Working data |
__________

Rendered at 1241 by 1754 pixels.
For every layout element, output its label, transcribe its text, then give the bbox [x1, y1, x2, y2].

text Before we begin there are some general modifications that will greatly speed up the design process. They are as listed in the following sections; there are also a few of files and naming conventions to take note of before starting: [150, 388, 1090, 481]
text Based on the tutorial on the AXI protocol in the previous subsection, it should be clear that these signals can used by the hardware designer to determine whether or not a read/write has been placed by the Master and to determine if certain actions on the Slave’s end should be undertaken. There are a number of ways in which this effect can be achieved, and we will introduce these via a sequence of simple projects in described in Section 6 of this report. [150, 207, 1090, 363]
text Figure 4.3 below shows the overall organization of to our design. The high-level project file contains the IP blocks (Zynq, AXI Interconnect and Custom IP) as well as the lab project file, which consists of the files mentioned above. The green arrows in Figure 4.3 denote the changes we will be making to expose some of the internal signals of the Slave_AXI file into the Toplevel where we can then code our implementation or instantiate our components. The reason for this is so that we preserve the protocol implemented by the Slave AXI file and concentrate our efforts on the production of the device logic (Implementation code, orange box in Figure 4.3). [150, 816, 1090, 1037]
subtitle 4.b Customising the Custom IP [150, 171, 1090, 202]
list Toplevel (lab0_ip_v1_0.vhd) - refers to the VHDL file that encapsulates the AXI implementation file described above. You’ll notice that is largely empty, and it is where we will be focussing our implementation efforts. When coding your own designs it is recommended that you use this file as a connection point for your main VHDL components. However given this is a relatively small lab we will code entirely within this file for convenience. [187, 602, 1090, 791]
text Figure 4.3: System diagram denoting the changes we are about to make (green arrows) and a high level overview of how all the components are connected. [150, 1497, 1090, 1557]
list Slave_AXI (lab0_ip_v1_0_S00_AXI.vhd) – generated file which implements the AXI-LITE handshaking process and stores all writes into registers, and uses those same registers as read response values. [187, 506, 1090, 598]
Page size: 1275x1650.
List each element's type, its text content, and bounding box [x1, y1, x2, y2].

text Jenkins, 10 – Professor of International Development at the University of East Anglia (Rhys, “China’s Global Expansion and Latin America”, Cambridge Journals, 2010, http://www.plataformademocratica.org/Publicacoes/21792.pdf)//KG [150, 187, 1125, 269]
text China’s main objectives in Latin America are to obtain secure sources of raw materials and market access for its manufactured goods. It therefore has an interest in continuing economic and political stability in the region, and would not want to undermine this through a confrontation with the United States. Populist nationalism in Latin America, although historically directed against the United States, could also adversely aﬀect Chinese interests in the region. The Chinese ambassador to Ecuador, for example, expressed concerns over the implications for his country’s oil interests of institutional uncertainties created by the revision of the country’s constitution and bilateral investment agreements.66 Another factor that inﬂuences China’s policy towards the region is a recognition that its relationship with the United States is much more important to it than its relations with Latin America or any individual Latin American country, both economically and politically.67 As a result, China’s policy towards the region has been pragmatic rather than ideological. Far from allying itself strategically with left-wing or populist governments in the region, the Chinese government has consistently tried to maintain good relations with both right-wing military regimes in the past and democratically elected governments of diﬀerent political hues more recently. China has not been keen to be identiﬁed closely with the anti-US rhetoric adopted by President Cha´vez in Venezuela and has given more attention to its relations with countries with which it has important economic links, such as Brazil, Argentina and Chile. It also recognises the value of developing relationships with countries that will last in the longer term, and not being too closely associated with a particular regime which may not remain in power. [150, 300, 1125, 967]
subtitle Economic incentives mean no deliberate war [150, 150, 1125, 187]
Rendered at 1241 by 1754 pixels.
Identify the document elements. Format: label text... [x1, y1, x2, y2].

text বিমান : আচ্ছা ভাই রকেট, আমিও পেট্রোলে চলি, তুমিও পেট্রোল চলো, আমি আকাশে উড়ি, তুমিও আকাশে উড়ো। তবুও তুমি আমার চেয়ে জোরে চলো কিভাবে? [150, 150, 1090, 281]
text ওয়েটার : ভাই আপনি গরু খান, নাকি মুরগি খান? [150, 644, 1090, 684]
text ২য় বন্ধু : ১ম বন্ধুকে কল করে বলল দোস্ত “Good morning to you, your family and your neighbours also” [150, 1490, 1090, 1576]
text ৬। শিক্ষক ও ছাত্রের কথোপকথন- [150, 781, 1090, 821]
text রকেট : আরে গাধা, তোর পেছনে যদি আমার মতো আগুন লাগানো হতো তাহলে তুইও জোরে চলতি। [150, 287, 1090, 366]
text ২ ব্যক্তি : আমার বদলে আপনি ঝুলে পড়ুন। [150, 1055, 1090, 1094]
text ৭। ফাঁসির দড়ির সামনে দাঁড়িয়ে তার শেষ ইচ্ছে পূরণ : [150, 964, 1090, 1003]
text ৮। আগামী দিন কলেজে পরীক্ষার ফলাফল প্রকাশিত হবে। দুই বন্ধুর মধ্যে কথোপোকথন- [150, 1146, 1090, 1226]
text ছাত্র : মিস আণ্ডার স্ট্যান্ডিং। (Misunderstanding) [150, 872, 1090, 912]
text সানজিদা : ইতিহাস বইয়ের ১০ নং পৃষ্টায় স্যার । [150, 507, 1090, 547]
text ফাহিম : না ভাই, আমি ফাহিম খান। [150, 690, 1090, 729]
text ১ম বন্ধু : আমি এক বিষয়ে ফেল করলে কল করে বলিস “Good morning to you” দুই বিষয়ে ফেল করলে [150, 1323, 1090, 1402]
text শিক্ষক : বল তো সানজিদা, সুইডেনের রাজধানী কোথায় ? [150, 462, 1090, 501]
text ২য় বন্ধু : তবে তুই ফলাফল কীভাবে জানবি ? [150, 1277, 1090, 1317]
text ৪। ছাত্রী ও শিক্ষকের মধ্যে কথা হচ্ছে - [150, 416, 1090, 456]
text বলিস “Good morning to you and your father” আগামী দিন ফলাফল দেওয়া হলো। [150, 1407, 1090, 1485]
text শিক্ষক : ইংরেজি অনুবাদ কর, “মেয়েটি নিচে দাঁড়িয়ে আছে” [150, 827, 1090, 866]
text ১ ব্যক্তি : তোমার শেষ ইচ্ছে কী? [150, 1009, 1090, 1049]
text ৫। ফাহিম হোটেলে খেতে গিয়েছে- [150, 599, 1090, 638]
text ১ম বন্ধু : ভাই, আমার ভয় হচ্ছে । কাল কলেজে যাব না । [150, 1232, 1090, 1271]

__________

Your objective | Please retype each entry above exactly as it is written.

Output below |
Rendered at 1241 by 1754 pixels.
For every layout element, output its label, transcribe its text, then give the bbox [x1, y1, x2, y2].

text Before we begin there are some general modifications that will greatly speed up the design process. They are as listed in the following sections; there are also a few of files and naming conventions to take note of before starting: [150, 388, 1090, 481]
text Based on the tutorial on the AXI protocol in the previous subsection, it should be clear that these signals can used by the hardware designer to determine whether or not a read/write has been placed by the Master and to determine if certain actions on the Slave’s end should be undertaken. There are a number of ways in which this effect can be achieved, and we will introduce these via a sequence of simple projects in described in Section 6 of this report. [150, 207, 1090, 363]
text Figure 4.3 below shows the overall organization of to our design. The high-level project file contains the IP blocks (Zynq, AXI Interconnect and Custom IP) as well as the lab project file, which consists of the files mentioned above. The green arrows in Figure 4.3 denote the changes we will be making to expose some of the internal signals of the Slave_AXI file into the Toplevel where we can then code our implementation or instantiate our components. The reason for this is so that we preserve the protocol implemented by the Slave AXI file and concentrate our efforts on the production of the device logic (Implementation code, orange box in Figure 4.3). [150, 816, 1090, 1037]
subtitle 4.b Customising the Custom IP [150, 171, 1090, 202]
list Toplevel (lab0_ip_v1_0.vhd) - refers to the VHDL file that encapsulates the AXI implementation file described above. You’ll notice that is largely empty, and it is where we will be focussing our implementation efforts. When coding your own designs it is recommended that you use this file as a connection point for your main VHDL components. However given this is a relatively small lab we will code entirely within this file for convenience. [187, 602, 1090, 791]
text Figure 4.3: System diagram denoting the changes we are about to make (green arrows) and a high level overview of how all the components are connected. [150, 1497, 1090, 1557]
list Slave_AXI (lab0_ip_v1_0_S00_AXI.vhd) – generated file which implements the AXI-LITE handshaking process and stores all writes into registers, and uses those same registers as read response values. [187, 506, 1090, 598]
Page size: 1275x1650.
List each element's type, its text content, and bounding box [x1, y1, x2, y2].

text Jenkins, 10 – Professor of International Development at the University of East Anglia (Rhys, “China’s Global Expansion and Latin America”, Cambridge Journals, 2010, http://www.plataformademocratica.org/Publicacoes/21792.pdf)//KG [150, 187, 1125, 269]
text China’s main objectives in Latin America are to obtain secure sources of raw materials and market access for its manufactured goods. It therefore has an interest in continuing economic and political stability in the region, and would not want to undermine this through a confrontation with the United States. Populist nationalism in Latin America, although historically directed against the United States, could also adversely aﬀect Chinese interests in the region. The Chinese ambassador to Ecuador, for example, expressed concerns over the implications for his country’s oil interests of institutional uncertainties created by the revision of the country’s constitution and bilateral investment agreements.66 Another factor that inﬂuences China’s policy towards the region is a recognition that its relationship with the United States is much more important to it than its relations with Latin America or any individual Latin American country, both economically and politically.67 As a result, China’s policy towards the region has been pragmatic rather than ideological. Far from allying itself strategically with left-wing or populist governments in the region, the Chinese government has consistently tried to maintain good relations with both right-wing military regimes in the past and democratically elected governments of diﬀerent political hues more recently. China has not been keen to be identiﬁed closely with the anti-US rhetoric adopted by President Cha´vez in Venezuela and has given more attention to its relations with countries with which it has important economic links, such as Brazil, Argentina and Chile. It also recognises the value of developing relationships with countries that will last in the longer term, and not being too closely associated with a particular regime which may not remain in power. [150, 300, 1125, 967]
subtitle Economic incentives mean no deliberate war [150, 150, 1125, 187]
Rendered at 1241 by 1754 pixels.
Identify the document elements. Format: label text... [x1, y1, x2, y2].

text বিমান : আচ্ছা ভাই রকেট, আমিও পেট্রোলে চলি, তুমিও পেট্রোল চলো, আমি আকাশে উড়ি, তুমিও আকাশে উড়ো। তবুও তুমি আমার চেয়ে জোরে চলো কিভাবে? [150, 150, 1090, 281]
text ওয়েটার : ভাই আপনি গরু খান, নাকি মুরগি খান? [150, 644, 1090, 684]
text ২য় বন্ধু : ১ম বন্ধুকে কল করে বলল দোস্ত “Good morning to you, your family and your neighbours also” [150, 1490, 1090, 1576]
text ৬। শিক্ষক ও ছাত্রের কথোপকথন- [150, 781, 1090, 821]
text রকেট : আরে গাধা, তোর পেছনে যদি আমার মতো আগুন লাগানো হতো তাহলে তুইও জোরে চলতি। [150, 287, 1090, 366]
text ২ ব্যক্তি : আমার বদলে আপনি ঝুলে পড়ুন। [150, 1055, 1090, 1094]
text ৭। ফাঁসির দড়ির সামনে দাঁড়িয়ে তার শেষ ইচ্ছে পূরণ : [150, 964, 1090, 1003]
text ৮। আগামী দিন কলেজে পরীক্ষার ফলাফল প্রকাশিত হবে। দুই বন্ধুর মধ্যে কথোপোকথন- [150, 1146, 1090, 1226]
text ছাত্র : মিস আণ্ডার স্ট্যান্ডিং। (Misunderstanding) [150, 872, 1090, 912]
text সানজিদা : ইতিহাস বইয়ের ১০ নং পৃষ্টায় স্যার । [150, 507, 1090, 547]
text ফাহিম : না ভাই, আমি ফাহিম খান। [150, 690, 1090, 729]
text ১ম বন্ধু : আমি এক বিষয়ে ফেল করলে কল করে বলিস “Good morning to you” দুই বিষয়ে ফেল করলে [150, 1323, 1090, 1402]
text শিক্ষক : বল তো সানজিদা, সুইডেনের রাজধানী কোথায় ? [150, 462, 1090, 501]
text ২য় বন্ধু : তবে তুই ফলাফল কীভাবে জানবি ? [150, 1277, 1090, 1317]
text ৪। ছাত্রী ও শিক্ষকের মধ্যে কথা হচ্ছে - [150, 416, 1090, 456]
text বলিস “Good morning to you and your father” আগামী দিন ফলাফল দেওয়া হলো। [150, 1407, 1090, 1485]
text শিক্ষক : ইংরেজি অনুবাদ কর, “মেয়েটি নিচে দাঁড়িয়ে আছে” [150, 827, 1090, 866]
text ১ ব্যক্তি : তোমার শেষ ইচ্ছে কী? [150, 1009, 1090, 1049]
text ৫। ফাহিম হোটেলে খেতে গিয়েছে- [150, 599, 1090, 638]
text ১ম বন্ধু : ভাই, আমার ভয় হচ্ছে । কাল কলেজে যাব না । [150, 1232, 1090, 1271]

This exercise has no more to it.